MINAHASA TENGGARA, PENA JURNALIS INDONESIA.COM (PJI.COM) Link: penajurnalisindonesia.com-
Berdasarkan Pantauan Media di Lokasi Tanah Sengketa Tumalinting Ratatotok Satu, Wilayah kecamatan Ratatotok, kabupaten Minahasa Tenggara, terpantau masih ada aktivitas kerja yang dilakukan secara “masif”.
Aktivitas PETI terpantau giat lakukan pemasangan tenda, dan tahapan pengolahan emas, serta perendaman material yang mengandung butiran emas.
Target Investigasi Media untuk mewawancarai oknum pelaku aktivitas ilegal PETI berinisial “YL dan SM”, selaku Penanggungjawab.

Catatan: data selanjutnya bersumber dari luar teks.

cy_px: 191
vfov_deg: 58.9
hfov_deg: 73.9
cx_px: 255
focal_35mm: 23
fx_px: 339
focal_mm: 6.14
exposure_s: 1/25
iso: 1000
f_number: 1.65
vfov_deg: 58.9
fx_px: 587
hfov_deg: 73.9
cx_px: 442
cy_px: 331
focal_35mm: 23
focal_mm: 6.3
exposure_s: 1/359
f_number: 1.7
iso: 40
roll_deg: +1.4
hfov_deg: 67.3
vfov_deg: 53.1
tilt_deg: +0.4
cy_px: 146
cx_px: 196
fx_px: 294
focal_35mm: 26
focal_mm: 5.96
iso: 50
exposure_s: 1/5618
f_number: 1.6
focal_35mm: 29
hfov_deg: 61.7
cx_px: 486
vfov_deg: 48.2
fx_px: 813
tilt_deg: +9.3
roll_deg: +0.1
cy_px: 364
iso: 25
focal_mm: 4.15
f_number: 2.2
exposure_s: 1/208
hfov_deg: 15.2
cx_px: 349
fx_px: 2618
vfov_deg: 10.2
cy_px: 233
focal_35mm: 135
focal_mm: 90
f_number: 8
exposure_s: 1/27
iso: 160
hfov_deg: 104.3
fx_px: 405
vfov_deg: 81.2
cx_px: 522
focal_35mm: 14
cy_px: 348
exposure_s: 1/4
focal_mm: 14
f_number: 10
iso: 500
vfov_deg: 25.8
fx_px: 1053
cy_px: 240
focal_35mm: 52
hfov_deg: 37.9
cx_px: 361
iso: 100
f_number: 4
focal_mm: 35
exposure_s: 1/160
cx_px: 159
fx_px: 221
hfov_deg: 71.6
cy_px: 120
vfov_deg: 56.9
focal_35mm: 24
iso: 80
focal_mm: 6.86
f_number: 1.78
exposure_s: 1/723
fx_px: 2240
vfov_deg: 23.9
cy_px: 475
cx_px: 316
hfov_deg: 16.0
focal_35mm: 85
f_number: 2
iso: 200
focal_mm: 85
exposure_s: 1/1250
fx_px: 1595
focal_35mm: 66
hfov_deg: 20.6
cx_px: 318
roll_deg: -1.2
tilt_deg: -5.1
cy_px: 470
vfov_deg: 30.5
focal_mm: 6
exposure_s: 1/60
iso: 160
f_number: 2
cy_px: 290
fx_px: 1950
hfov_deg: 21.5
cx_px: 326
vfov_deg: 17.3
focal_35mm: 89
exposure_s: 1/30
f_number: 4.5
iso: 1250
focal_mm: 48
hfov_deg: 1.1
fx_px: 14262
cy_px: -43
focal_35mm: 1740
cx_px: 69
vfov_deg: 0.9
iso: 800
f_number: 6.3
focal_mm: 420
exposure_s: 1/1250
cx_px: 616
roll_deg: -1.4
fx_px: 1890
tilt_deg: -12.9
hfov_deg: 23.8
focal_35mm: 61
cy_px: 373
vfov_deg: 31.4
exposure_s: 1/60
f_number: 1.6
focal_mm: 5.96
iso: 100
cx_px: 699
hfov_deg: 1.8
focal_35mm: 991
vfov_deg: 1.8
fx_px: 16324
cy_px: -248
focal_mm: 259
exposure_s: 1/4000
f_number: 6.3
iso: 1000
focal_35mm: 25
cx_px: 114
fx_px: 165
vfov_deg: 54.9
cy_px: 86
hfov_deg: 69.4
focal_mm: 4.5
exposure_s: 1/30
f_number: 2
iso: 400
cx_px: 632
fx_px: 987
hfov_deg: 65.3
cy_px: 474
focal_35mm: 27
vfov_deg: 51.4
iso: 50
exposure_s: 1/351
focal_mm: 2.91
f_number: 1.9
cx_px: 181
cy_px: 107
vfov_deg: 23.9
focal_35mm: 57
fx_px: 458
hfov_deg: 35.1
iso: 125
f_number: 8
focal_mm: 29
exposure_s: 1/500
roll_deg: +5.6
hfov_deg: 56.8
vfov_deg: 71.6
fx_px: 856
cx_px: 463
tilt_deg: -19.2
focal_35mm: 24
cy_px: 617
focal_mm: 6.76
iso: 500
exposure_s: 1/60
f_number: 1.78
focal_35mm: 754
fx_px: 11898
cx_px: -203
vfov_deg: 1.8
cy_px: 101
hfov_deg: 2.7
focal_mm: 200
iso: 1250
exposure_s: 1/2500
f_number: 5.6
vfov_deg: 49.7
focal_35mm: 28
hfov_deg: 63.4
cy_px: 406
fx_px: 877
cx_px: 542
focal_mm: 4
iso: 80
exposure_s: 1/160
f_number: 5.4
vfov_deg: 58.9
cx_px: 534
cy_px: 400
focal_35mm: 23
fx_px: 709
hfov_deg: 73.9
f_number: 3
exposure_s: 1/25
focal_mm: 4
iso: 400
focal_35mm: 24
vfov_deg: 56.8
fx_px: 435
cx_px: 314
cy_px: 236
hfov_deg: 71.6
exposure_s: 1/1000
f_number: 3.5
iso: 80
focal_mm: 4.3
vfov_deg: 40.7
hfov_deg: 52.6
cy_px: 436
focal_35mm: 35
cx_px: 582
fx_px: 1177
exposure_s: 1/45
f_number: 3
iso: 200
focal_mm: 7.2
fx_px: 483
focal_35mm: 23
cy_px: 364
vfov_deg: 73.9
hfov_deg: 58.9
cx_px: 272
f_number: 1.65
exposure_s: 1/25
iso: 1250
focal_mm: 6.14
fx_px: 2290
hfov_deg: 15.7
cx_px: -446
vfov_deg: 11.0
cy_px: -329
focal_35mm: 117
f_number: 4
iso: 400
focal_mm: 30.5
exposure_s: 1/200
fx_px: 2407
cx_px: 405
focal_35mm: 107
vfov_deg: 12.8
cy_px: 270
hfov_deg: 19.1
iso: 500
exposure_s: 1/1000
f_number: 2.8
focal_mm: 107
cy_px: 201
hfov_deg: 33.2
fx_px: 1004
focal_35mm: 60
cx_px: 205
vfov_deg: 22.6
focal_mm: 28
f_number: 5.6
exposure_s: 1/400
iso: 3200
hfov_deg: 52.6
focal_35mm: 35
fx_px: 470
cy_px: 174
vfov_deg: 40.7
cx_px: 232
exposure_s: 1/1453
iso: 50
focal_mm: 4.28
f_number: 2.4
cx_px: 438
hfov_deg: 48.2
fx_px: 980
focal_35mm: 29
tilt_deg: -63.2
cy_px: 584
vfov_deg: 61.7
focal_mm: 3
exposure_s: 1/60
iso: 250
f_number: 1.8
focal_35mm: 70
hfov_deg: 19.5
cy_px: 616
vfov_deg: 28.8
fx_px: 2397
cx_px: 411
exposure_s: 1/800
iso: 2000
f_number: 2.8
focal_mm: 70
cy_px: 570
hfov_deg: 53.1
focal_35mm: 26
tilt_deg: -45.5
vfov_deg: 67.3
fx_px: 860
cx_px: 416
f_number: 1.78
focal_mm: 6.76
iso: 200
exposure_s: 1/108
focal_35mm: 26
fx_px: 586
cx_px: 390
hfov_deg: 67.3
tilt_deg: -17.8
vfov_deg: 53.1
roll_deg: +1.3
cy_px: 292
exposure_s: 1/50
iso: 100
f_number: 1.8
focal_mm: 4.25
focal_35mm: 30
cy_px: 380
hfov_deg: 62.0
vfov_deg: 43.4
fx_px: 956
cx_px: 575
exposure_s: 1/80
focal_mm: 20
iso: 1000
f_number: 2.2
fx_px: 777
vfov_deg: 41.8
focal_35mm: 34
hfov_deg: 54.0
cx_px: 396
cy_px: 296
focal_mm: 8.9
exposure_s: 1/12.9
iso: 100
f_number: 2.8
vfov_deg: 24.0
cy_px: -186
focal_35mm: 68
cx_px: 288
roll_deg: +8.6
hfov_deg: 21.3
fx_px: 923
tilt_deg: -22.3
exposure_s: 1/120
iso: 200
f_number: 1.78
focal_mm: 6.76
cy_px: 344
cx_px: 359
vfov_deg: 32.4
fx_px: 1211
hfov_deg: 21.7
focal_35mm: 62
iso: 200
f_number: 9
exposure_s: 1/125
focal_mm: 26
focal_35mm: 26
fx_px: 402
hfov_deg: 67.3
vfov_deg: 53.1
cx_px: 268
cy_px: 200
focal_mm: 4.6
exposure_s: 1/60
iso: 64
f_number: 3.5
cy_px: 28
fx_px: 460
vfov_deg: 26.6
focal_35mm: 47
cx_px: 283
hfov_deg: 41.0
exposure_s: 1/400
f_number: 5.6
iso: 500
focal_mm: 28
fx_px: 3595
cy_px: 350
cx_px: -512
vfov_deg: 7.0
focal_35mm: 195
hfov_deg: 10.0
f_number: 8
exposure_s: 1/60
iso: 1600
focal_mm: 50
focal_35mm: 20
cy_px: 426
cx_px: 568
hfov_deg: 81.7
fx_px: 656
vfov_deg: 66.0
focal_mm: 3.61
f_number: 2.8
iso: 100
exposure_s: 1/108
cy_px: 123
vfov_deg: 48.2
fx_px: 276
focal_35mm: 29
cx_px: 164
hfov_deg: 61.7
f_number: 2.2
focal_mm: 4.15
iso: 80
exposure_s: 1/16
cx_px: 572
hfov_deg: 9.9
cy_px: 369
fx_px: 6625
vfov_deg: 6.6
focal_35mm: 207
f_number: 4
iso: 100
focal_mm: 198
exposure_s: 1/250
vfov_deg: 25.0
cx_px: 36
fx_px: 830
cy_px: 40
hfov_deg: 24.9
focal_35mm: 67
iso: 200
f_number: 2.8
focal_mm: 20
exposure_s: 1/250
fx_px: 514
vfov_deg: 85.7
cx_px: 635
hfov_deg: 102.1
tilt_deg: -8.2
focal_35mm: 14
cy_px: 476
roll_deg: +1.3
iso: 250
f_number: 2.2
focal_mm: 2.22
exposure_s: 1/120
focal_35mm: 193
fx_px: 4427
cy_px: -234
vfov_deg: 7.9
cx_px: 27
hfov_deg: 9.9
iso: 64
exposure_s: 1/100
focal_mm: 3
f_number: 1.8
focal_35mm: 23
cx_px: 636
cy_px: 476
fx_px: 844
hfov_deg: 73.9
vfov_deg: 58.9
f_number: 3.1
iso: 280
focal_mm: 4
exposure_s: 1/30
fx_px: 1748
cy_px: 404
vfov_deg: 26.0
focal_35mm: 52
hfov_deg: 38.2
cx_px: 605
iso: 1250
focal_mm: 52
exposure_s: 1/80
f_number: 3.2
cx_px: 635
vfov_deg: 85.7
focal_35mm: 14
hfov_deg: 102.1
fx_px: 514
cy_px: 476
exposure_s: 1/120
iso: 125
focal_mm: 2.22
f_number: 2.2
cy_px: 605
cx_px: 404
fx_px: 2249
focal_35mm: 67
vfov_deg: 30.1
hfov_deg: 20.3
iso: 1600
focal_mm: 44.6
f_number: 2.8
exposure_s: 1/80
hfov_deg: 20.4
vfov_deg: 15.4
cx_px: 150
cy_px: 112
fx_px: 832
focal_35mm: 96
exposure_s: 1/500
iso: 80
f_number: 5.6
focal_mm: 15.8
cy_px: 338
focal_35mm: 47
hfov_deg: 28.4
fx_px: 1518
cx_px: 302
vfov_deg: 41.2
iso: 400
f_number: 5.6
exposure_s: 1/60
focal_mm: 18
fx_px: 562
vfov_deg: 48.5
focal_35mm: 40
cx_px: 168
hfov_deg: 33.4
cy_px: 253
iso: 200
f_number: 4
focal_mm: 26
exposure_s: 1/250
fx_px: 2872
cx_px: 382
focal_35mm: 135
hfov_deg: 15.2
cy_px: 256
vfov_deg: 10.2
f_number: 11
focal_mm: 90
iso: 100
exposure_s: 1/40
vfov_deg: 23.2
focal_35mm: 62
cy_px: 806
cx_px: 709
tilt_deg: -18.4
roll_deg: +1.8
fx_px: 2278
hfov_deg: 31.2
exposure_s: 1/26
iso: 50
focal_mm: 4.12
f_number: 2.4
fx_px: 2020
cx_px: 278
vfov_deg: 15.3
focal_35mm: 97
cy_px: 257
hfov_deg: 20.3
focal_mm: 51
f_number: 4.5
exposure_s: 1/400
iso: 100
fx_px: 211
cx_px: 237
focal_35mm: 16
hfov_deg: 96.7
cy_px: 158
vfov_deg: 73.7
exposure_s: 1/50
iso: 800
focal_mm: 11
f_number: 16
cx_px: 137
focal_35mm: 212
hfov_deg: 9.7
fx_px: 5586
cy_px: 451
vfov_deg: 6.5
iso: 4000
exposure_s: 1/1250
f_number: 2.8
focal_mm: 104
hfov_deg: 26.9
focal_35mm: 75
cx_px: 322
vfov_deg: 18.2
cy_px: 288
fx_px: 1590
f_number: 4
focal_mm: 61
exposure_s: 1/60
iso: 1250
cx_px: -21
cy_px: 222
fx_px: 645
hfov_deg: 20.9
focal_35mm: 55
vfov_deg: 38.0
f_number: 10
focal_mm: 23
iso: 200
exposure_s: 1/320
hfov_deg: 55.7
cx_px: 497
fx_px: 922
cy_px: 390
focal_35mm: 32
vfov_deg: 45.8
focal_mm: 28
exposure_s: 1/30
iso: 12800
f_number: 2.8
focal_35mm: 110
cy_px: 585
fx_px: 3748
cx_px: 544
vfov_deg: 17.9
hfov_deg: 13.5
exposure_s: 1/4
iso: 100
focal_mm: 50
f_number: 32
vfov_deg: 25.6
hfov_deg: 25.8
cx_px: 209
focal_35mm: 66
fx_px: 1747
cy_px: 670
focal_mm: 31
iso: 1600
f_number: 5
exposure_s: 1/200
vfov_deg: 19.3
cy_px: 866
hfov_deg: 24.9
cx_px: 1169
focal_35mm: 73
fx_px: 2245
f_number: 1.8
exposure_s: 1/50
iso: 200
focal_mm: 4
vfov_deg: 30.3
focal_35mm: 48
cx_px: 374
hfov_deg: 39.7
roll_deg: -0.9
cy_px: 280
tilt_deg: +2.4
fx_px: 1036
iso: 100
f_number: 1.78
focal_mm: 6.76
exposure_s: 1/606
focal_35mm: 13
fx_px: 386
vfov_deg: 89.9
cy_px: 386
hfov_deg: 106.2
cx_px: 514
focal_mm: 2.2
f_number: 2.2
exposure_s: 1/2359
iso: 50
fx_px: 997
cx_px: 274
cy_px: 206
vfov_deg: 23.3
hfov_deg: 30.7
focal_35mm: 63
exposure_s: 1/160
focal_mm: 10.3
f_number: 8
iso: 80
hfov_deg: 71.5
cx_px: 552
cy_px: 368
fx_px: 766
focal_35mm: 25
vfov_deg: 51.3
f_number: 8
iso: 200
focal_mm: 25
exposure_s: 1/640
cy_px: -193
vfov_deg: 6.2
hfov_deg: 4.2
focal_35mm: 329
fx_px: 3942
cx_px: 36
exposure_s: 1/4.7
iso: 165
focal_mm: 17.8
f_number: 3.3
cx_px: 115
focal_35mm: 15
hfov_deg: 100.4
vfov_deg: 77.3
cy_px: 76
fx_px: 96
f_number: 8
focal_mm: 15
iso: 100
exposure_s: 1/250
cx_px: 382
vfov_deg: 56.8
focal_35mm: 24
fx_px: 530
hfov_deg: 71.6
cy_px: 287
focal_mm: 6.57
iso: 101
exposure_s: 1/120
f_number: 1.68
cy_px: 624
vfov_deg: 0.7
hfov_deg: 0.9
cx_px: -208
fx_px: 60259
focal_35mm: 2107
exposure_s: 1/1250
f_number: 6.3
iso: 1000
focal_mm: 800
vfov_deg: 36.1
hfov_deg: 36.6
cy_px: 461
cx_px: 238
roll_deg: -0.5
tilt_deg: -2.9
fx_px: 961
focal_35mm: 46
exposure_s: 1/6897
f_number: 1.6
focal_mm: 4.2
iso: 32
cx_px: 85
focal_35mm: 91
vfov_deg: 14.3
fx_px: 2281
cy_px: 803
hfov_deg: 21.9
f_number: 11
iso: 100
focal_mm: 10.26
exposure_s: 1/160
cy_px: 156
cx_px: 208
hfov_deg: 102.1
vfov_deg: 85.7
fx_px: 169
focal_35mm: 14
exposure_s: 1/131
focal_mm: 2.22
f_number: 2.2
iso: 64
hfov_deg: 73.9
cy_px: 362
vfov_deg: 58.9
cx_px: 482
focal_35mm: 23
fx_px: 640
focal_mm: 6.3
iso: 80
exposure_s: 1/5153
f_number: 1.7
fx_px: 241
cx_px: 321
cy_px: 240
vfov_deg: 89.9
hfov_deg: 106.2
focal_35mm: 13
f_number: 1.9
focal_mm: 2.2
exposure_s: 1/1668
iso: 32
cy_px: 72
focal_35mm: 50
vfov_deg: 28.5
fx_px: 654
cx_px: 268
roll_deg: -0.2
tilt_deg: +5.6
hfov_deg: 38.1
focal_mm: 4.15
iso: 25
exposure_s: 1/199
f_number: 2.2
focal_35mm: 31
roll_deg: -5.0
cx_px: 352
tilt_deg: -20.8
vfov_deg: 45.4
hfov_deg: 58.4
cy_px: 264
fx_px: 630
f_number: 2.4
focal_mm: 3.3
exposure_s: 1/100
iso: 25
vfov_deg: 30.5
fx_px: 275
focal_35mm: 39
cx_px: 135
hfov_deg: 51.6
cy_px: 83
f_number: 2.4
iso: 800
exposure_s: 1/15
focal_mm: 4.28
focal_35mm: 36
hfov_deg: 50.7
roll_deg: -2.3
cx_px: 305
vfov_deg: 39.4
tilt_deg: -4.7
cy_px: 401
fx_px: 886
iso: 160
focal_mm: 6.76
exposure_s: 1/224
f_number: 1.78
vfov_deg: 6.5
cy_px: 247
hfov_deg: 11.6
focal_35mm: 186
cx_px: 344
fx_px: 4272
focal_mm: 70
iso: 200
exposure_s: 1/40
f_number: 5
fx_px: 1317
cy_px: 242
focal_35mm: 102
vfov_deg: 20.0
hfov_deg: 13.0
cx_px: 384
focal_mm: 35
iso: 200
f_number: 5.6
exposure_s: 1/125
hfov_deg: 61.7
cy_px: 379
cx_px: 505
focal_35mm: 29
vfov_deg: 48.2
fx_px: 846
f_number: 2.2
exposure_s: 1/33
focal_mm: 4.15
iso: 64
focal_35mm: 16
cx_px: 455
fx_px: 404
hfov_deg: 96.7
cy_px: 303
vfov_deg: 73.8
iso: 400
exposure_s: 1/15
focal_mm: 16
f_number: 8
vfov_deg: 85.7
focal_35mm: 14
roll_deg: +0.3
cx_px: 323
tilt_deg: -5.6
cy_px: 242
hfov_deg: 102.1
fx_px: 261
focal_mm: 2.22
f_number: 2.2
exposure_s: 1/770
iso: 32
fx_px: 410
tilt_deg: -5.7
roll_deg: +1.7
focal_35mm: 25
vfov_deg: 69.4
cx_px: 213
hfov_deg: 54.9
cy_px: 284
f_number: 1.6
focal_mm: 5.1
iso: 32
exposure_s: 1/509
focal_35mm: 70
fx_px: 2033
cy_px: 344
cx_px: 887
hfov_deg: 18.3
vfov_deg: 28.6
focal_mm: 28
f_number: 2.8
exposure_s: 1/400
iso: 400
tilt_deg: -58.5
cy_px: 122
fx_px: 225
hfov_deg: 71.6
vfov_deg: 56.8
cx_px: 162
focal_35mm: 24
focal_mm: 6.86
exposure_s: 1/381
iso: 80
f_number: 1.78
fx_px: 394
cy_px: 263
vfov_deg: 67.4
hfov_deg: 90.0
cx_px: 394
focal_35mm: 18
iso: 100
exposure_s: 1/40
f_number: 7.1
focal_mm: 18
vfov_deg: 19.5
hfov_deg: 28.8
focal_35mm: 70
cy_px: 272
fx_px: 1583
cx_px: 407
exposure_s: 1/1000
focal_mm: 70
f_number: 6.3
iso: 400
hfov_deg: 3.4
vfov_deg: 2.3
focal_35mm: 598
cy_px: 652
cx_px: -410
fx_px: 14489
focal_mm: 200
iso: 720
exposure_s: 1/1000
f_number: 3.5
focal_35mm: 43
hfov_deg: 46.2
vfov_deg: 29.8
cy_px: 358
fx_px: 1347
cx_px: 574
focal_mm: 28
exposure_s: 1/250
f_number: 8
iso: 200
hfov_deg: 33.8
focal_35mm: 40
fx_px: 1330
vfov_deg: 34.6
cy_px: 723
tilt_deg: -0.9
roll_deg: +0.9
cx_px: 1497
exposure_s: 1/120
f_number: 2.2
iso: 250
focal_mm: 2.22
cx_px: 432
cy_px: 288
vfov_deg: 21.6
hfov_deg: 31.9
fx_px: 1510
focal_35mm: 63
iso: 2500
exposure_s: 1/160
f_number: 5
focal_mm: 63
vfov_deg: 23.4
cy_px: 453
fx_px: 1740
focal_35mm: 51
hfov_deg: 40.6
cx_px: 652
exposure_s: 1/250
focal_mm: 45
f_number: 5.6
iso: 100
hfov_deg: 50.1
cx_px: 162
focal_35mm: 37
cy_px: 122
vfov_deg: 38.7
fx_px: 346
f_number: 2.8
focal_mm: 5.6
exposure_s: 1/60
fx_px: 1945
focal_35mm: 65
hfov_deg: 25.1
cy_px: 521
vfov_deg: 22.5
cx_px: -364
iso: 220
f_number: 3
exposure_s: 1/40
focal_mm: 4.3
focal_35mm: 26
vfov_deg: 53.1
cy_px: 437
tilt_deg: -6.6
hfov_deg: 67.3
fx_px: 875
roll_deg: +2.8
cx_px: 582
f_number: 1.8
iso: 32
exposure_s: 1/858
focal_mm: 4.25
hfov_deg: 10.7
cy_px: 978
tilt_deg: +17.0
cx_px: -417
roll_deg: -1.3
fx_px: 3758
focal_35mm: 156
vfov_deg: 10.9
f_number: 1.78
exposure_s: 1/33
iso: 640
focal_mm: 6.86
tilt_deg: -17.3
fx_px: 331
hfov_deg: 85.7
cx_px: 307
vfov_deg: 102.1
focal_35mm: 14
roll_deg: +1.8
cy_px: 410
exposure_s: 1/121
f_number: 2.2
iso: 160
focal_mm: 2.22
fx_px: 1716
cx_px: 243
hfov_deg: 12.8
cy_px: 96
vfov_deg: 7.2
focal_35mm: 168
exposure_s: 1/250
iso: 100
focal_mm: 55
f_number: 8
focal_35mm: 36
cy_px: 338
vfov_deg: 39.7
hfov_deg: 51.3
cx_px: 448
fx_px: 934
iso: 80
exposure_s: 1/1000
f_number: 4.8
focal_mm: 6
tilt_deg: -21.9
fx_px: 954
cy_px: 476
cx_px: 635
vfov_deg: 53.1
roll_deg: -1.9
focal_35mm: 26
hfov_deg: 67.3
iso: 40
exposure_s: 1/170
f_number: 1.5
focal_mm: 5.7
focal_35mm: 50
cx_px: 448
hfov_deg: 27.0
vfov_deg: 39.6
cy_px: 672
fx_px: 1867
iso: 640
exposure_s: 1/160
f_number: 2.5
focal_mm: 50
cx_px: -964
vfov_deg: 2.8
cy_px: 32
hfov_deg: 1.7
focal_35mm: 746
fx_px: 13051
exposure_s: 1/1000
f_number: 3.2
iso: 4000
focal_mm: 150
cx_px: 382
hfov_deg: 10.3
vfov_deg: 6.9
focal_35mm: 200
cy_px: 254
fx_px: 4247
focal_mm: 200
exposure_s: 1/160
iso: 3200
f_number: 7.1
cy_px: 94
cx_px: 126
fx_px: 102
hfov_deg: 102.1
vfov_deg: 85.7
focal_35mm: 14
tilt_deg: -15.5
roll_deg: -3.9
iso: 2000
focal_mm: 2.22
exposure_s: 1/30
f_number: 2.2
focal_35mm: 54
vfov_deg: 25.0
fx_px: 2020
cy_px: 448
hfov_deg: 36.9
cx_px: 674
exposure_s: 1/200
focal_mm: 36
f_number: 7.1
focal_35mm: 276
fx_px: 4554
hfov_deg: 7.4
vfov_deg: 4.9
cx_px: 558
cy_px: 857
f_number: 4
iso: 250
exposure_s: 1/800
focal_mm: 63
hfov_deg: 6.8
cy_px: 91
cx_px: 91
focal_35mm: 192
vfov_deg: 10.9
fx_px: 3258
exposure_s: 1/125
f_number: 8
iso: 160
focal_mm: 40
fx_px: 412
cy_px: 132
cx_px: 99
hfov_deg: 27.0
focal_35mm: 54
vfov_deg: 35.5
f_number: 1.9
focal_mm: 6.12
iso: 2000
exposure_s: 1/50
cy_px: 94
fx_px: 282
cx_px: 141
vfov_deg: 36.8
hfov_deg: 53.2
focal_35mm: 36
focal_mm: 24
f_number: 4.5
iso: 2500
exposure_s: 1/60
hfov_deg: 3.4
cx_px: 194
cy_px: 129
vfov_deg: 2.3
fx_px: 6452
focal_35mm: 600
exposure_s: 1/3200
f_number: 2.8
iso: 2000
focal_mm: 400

Namun, target untuk menemui kedua oknum tersebut tidak berhasil, diduga kedua oknum tersebut “menghindar”, mereka memantau dari tempat kejauhan, sehingga tidak bisa di temui oleh awak Media.
Di Lokasi “Konflik” ilegal PETI tersebut, terpantau giat pekerja.
Dari sisi regulasi, PETI melanggar Undang-undang Nomor 3 Tahun 2021 tentang Perubahan atas Undang-undang Nomor 4 Tahun 2009 tentang Pertambangan Mineral dan Batubara.
PETI adalah kegiatan tanpa izin, dan memicu kerusakan lingkungan.
“Kegiatan ini juga memicu terjadinya konflik horisontal di dalam masyarakat.” Kata Direktur Teknik dan Lingkungan Mineral dan Batubara, Kementerian Energi dan Batubara (ESDM) Sunindyo Suryo Herdadi, di kutip dari laman Kementerian ESDM, Selasa (12/7).
Pelaku ilegal PETI terancam dapat di jerat dengan pasal 158, dipidana penjara paling lama 5 tahun dan denda paling banyak Rp. 100 miliar.
Termasuk juga, setiap orang yang memiliki IUP pada tahap eksplorasi, tetapi melakukan kegiatan operasi produksi, dipidana dengan pidana penjara diatur dalam pasal 160.
Beberapa sumber informasi masyarakat yang diterima Tim investigasi Media meminta aparatur penegak hukum untuk menindak tegas oknum pelaku PETI.
Oknum “YL.Cs” tidak tunduk dan patuh pada regulasi hukum yang berlaku di Negara Kesatuan Republik Indonesia.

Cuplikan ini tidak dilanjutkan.